Today, Haggen Food and Pharmacy filed a voluntary Chapter 11 petition with the intent to reorganize around what they are terming a “reduced portfolio of locations”.
So, to quickly recap a story I started discussing just a few weeks back:
• The company had already announced the closure of 26 stores a few weeks back. At that time, they indicated that more closures could be in the offing;
• They are suing Albertsons for over $1 billion. In their complaint, Haggen alleged that following its purchase of 146 Albertsons and Safeway stores, Albertsons engaged in “coordinated and systematic efforts to eliminate competition and Haggen as a viable competitor.”
• And now, a voluntary bankruptcy filing with plans to market a significant number of locations. There is financing secured that will allow the business to continue to run during this period. Coinciding with this announcement, one of their co-CEO’s, Bill Shaner has left the company.
To call this situation a mess would be a charitable assessment. This was an acquisition that probably shouldn’t have happened, at a hefty $9 billion price point with unrealistic expectations over the complexity of an 18 unit chain acquiring 146 stores, many of which were in a separate geographic market.

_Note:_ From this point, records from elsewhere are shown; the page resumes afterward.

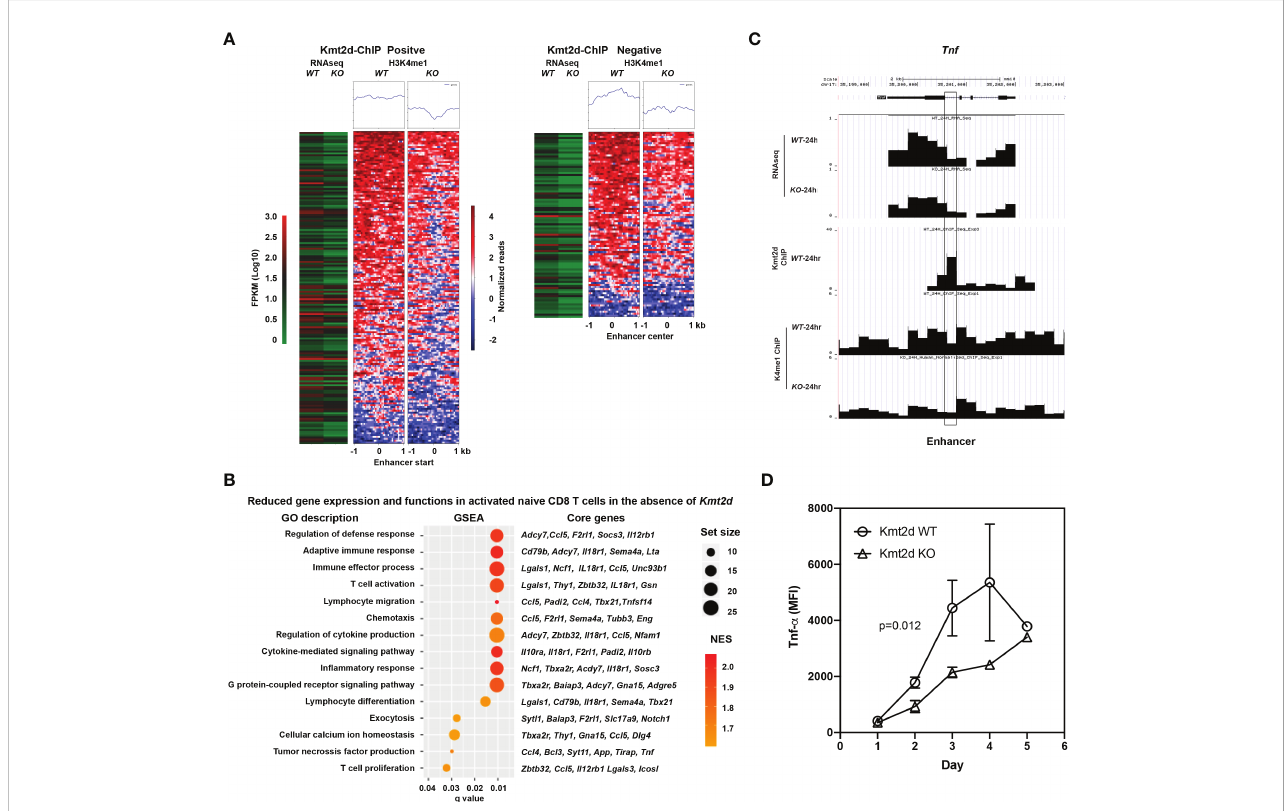
FIGURE 4 Reduced levels of H3K4me1 in enhancer regions and corresponding gene expression in activated naïve CD8 + T cells of Kmt2d KO mice. (A) Reduced gene expression associated with reduced H3K4me1 level in enhancer in Kmt2d KO activated naïve CD8 + T cells after stimulation. Naïve CD8 + T cells from spleen of both Kmt2d WT and Kmt2d KO mice by FACS-sort and stimulated in vitro by a CD3/CD28 antibody for 24 hours. Stimulated cells were harvested for RNAseq, ChIPseq of H3K4me1 and Kmt2d. Number of reduced expressed genes in Kmt2d KO mice along with H3K4me1 level and with (N=167) or without (N=90) Kmt2d binding are presented. (B) Selected reduced functions based on gene expression changes in activated naïve CD8 + T cells between Kmt2d WT and Kmt2d KO mice. Gene set enrichment analysis (GSEA) was used and signi fi cantly reduced GO functional groups (q<0.05) and their core changed genes along with gene set size, normalized enrichment score (NES), and q values are presented. (C) Expression (RNAseq), H3K4me1 level, and Kmt2d binding on Tnf gene. Gene track and ChIP-seq reads are presented and enhancer is marked. (D) TNF- a expression in stimulated naïve CD8 + T cells from Kmt2d WT and Kmt2d KO mice. TNF- a expression in stimulated naïve CD8 + T cells were determined by intracellular staining and fl ow cytometry. The median fl uorescent intensity (MFI) was presented at each indicated time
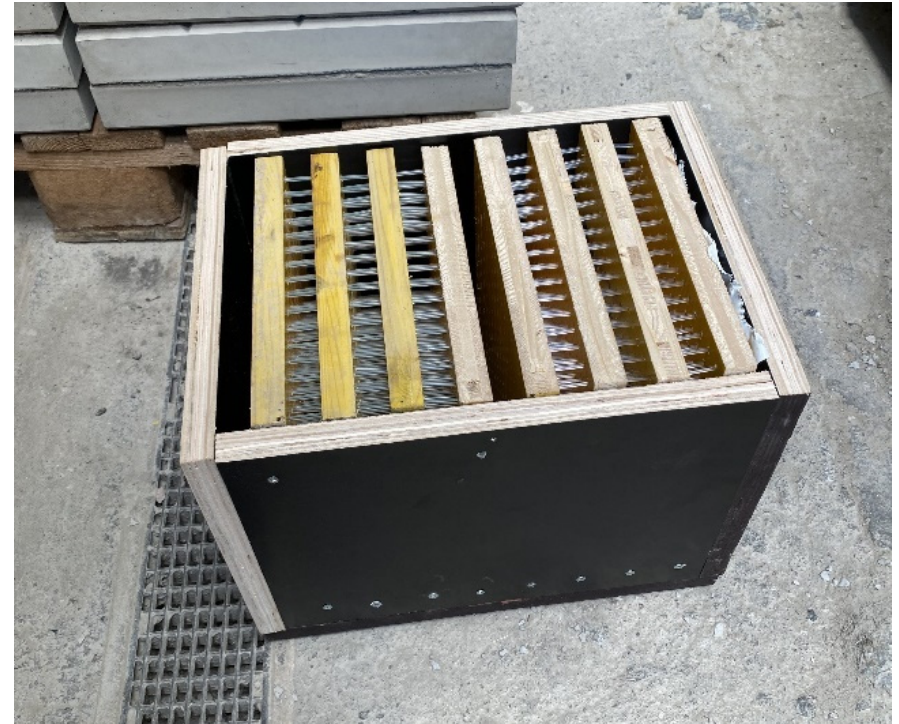
Figure 13. Formwork for making samples.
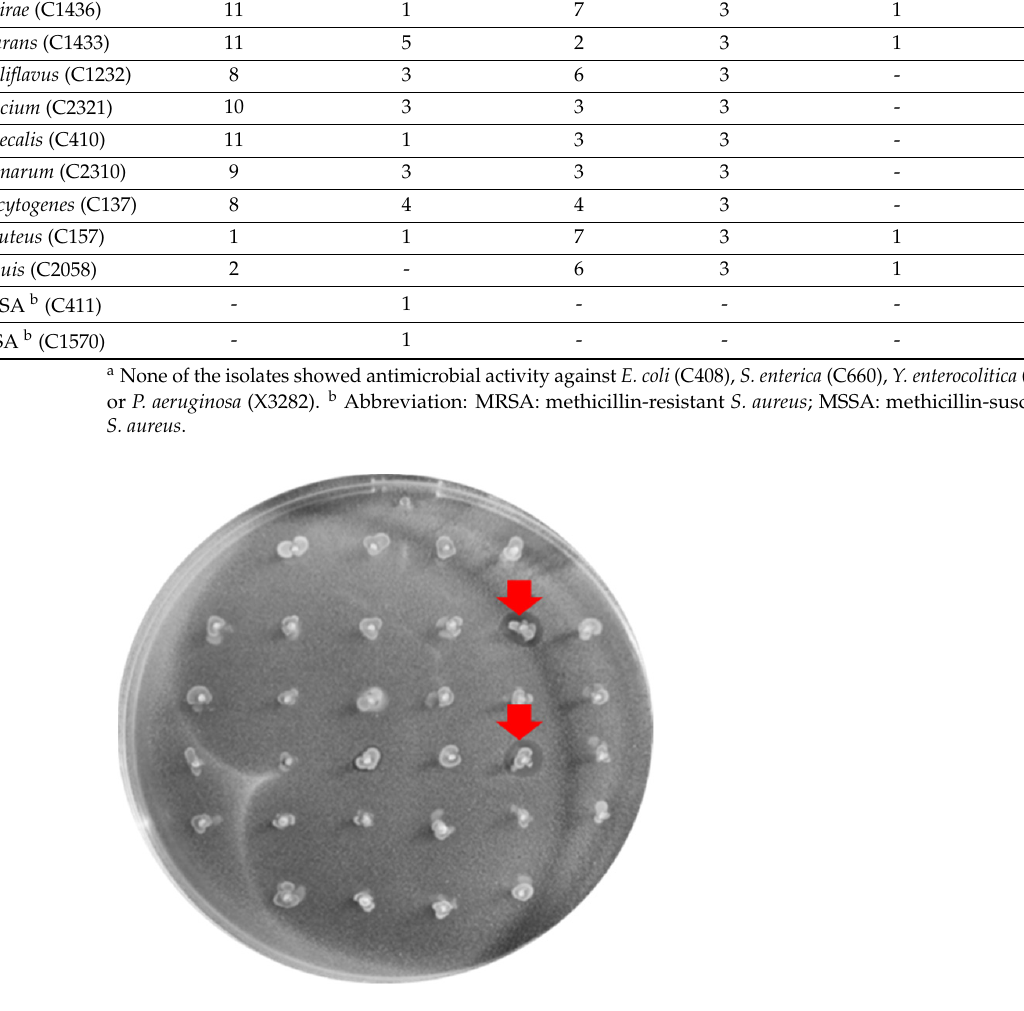
Table 1. Antimicrobial activity of the 32 bacteriocin producer (BP+) enterococci against C. perfringens X2967 and other relevant indicator bacteria a , as detected by the “spot on the lawn” assay. Number of BP+ Strains with Activity against the Indicator Strain E. faecium ( n = 11)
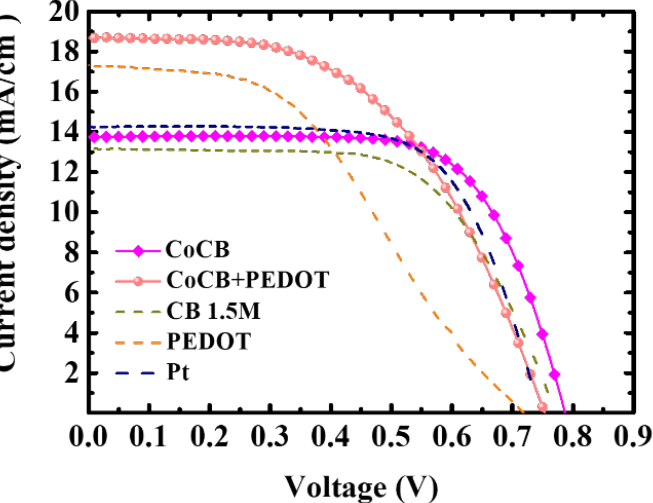
Figure 5. J–V characteristics of DSSCs with series of cobalt complex CEs. Table 3. Performance levels of DSSCs with cobalt complex CEs. The values in the brackets are the standard deviation.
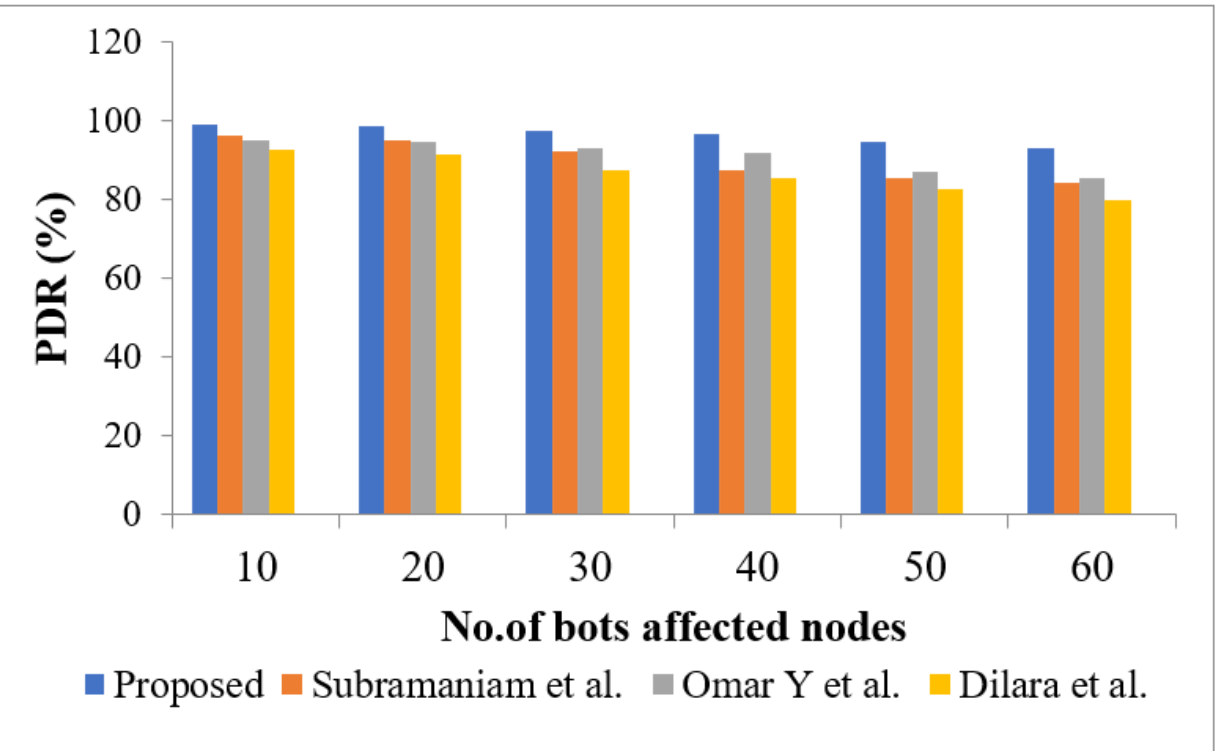
Figure 7. Graphical comparisons of PDR.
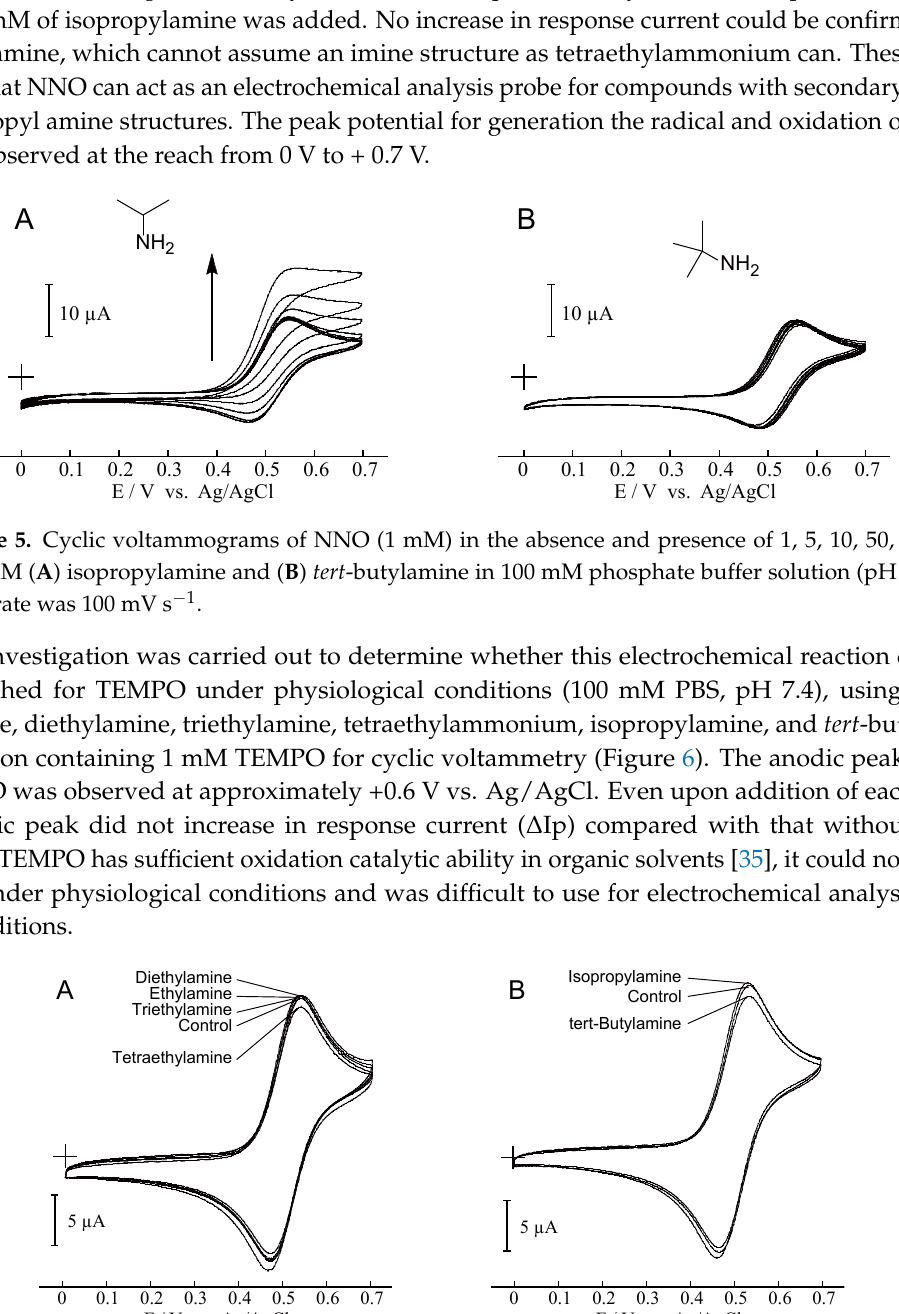
Figure 4. Reaction of NNO and ethylamine.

For a litany of reasons, the acquisition didn’t work. Now, there will be legal squabbles to assign blame as well as the task of selling off more stores. This could lead to another reshaping of the market, particularly in California, which has two major players in Albertsons and Kroger (under various banners) and a host of excellent independents and specialty chains.
Hopefully, Haggen can emerge out of this as what it should be, a regional competitor in reduced geography operating a manageable number of stores. Given all of the complexities and legal filings, a clear picture may not emerge for several more months.
As I said in our very first post on this subject, this was no way to “eat an elephant”. A painful retail lesson is once again learned.